Hi All,
Thanks for all your encouragement and help on this project. I like to
take this project one step ahead. I hope you can help me on this.
As you may have noticed, I am doing a copy of buffers ( request_buffer)
between user space and kernel space. What are my options these days to
make a user buffer access inside the kernel space and vice versa? Please
also not that request_buffer is not a linear buffer it is a sg :)
One option I researched was mmap. I am facing an issue here. I will try
to explain. Everything seems to be working, but a big page table
manipulation issue is found.
When a SCSI read comes in for a device (For eg: dd if=/dev/sda
of=/dev/null count=1). A read is always accompanied by a write (I do not
do this, but the kernel does it!).
I think the pages of "request_buffer" will get mapped to virtual memory
of "dd" process.When I memmap request_buffer (Through mmap_nopage
method) to "user space SCSI target", the same page of "dd" process gets
mapped to "user space SCSI target". Since the operation is a read, the
"user space target" modifies the page making it dirty as far as "page
cache" is concerned. Of course, "dd" gets what it wants from read. But
as soon as "dd" closes "/dev/sda", page cache knows that one of the page
belong to "/dev/sda" is dirty and needs to be flushed to disk!. Now, the
page cache issues a SCSI write for the same page through the SCSI
driver.
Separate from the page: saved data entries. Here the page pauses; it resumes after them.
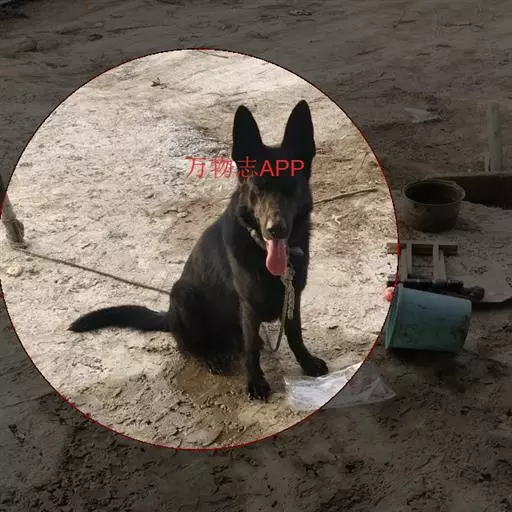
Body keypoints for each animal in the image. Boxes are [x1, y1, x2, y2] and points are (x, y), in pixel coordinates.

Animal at [69, 100, 329, 400]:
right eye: (257, 188)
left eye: (291, 186)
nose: (275, 229)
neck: (265, 252)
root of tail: (169, 316)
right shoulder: (248, 306)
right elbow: (251, 349)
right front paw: (255, 381)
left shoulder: (292, 295)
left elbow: (294, 333)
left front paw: (306, 362)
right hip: (183, 294)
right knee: (190, 347)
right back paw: (210, 356)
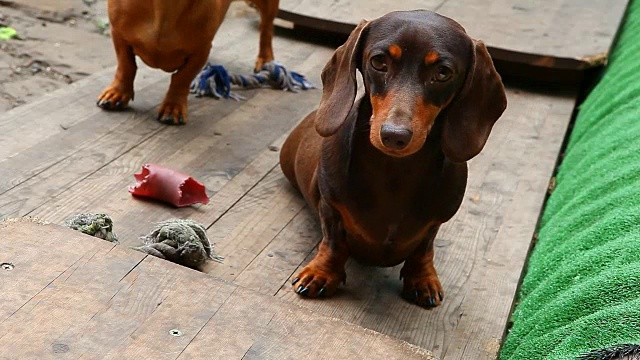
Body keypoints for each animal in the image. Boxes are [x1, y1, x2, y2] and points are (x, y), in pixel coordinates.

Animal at [97, 0, 278, 124]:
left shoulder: (201, 50)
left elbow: (181, 79)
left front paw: (173, 108)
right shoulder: (119, 34)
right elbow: (126, 66)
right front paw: (117, 93)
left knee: (266, 26)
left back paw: (266, 60)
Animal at [278, 11, 504, 310]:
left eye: (443, 72)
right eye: (378, 62)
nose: (394, 136)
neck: (394, 172)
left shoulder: (436, 221)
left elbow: (424, 249)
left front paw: (422, 279)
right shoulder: (330, 205)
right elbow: (333, 242)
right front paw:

This makes all the SCSI reads accompanied by a SCSI write.
This is the most closest explanation i can come up with for the
behaviour. If this explanation is correct or not, it is happening (A
SCSI read following by a SCSI write).
If this has to work properly, I need to find a way of "memmap/user space
target" to modify the pages silently without letting the page cache know
about it. There could be some ugly page table manipulation. But I am
wondering if this can be achieve easily or through some other way. One
of my friend also told me about the splice option.... Any thoughts on this?